Reaction to the vote

The EU Copyright Directive has faced intense criticism since it first appeared back in 2016 – but with the vote yesterday, organizations and individuals have voiced their concern at the result.

Julia Reda, MEP and member of the Pirate Party in Germany, who has been a vociferous opponent of the directive in Parliament, called it “a severe blow to the free and open internet.” Similarly, the Electronic Frontier Foundation published a forthright post against the EU Parliament’s decision:

“We suffered a crushing setback today, but it doesn’t change the mission. To fight, and fight, and fight, to keep the Internet open and free and fair, to preserve it as a place where we can organise to fight the other fights that matter, about inequality and antitrust, race and gender, speech and democratic legitimacy.”

The EFF also put together a letter addressed to Antonio Tajani, the President of the European Parliament.
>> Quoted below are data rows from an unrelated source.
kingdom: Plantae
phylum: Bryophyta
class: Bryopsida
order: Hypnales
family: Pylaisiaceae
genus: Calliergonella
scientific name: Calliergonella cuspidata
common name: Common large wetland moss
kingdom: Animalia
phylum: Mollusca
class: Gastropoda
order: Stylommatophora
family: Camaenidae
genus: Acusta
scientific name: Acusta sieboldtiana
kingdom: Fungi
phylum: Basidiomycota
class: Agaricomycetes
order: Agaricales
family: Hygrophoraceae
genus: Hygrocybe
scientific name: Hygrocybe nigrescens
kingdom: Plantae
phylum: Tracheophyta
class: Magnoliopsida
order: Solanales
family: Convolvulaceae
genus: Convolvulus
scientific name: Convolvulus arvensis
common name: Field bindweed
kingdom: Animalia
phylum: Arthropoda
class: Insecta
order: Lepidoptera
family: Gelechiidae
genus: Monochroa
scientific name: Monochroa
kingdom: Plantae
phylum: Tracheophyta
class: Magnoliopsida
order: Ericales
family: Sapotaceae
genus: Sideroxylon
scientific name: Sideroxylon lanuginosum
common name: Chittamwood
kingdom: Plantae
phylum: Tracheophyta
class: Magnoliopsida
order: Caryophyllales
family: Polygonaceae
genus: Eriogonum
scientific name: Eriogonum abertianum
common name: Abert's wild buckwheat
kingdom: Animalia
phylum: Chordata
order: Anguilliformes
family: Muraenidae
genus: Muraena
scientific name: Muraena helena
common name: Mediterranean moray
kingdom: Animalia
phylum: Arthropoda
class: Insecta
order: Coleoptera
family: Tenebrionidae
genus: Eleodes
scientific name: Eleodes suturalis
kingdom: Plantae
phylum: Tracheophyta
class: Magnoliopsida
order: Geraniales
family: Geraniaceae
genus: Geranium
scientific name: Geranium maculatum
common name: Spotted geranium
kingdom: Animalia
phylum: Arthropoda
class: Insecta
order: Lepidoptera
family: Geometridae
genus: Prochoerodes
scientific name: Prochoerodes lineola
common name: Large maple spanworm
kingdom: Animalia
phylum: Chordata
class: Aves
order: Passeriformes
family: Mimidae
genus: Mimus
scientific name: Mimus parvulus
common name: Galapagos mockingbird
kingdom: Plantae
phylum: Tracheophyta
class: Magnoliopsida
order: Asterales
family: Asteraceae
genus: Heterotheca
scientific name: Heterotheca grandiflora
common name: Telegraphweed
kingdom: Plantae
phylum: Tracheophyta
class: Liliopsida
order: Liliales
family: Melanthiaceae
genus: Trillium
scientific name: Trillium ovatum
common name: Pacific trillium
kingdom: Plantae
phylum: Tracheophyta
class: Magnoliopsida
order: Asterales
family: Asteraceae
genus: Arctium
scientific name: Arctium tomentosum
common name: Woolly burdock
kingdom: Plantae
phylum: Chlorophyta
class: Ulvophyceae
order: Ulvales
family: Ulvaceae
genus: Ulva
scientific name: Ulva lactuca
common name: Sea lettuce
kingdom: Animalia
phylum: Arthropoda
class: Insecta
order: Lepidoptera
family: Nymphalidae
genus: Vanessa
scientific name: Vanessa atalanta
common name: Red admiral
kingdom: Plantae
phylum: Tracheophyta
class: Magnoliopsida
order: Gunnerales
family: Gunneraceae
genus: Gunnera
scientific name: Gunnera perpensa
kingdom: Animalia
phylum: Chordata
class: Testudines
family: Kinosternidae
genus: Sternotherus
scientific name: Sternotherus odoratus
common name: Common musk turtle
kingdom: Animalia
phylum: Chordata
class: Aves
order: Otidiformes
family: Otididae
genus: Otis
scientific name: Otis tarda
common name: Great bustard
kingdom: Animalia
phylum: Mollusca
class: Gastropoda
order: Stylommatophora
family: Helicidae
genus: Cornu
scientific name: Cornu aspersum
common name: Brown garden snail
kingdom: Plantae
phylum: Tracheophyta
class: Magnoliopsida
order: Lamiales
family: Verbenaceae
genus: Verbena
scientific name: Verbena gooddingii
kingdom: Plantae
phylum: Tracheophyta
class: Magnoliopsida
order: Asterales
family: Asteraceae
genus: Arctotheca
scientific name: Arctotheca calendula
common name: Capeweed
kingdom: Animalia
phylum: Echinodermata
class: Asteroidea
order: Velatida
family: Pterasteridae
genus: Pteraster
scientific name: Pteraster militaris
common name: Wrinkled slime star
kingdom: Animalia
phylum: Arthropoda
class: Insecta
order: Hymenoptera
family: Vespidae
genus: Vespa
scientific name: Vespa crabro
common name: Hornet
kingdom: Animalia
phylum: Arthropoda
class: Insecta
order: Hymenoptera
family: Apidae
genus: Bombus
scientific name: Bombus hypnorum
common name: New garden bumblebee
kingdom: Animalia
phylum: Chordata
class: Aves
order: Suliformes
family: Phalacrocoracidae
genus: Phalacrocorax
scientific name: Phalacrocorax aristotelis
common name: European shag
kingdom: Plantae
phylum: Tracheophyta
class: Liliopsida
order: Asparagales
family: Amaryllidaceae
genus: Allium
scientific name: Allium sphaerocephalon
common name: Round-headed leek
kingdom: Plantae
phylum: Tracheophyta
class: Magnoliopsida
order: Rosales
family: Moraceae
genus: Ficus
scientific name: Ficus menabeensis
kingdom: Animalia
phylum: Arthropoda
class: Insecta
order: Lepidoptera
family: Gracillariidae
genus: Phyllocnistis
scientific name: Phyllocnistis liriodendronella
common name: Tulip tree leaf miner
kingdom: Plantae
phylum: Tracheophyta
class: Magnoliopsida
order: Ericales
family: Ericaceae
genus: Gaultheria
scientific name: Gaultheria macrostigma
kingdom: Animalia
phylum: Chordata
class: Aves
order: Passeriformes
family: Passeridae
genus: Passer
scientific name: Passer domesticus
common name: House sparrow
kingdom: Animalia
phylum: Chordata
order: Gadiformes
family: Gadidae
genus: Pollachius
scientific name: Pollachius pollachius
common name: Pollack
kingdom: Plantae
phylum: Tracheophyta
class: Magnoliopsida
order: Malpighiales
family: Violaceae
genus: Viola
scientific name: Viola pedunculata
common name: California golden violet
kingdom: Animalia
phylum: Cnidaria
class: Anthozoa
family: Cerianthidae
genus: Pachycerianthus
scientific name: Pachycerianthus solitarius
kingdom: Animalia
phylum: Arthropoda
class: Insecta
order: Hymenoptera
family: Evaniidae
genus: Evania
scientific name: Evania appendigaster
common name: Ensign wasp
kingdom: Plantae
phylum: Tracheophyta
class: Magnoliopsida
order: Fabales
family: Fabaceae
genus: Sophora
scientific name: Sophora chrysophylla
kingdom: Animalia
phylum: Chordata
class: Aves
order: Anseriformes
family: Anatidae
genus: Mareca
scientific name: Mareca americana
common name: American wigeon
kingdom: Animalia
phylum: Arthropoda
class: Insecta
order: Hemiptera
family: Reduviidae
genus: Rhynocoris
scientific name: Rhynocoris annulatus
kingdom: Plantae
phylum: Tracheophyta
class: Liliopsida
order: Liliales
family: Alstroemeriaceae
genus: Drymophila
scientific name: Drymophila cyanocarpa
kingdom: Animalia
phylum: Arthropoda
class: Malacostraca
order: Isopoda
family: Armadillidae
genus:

It was signed by some of the best known figures in technology, including Tim Berners-Lee, Guido van Rossum, and Jimmy Wales.

The letter ends:

“We support the consideration of measures that would improve the ability for creators to receive fair remuneration for the use of their works online. But we cannot support Article 13, which would mandate Internet platforms to embed an automated infrastructure for monitoring and censorship deep into their networks. For the sake of the Internet’s future, we urge you to vote for the deletion of this proposal.”

The fight isn’t over yet, but you can sense palpable fear in many quarters about what this means for the future of the internet as we know it.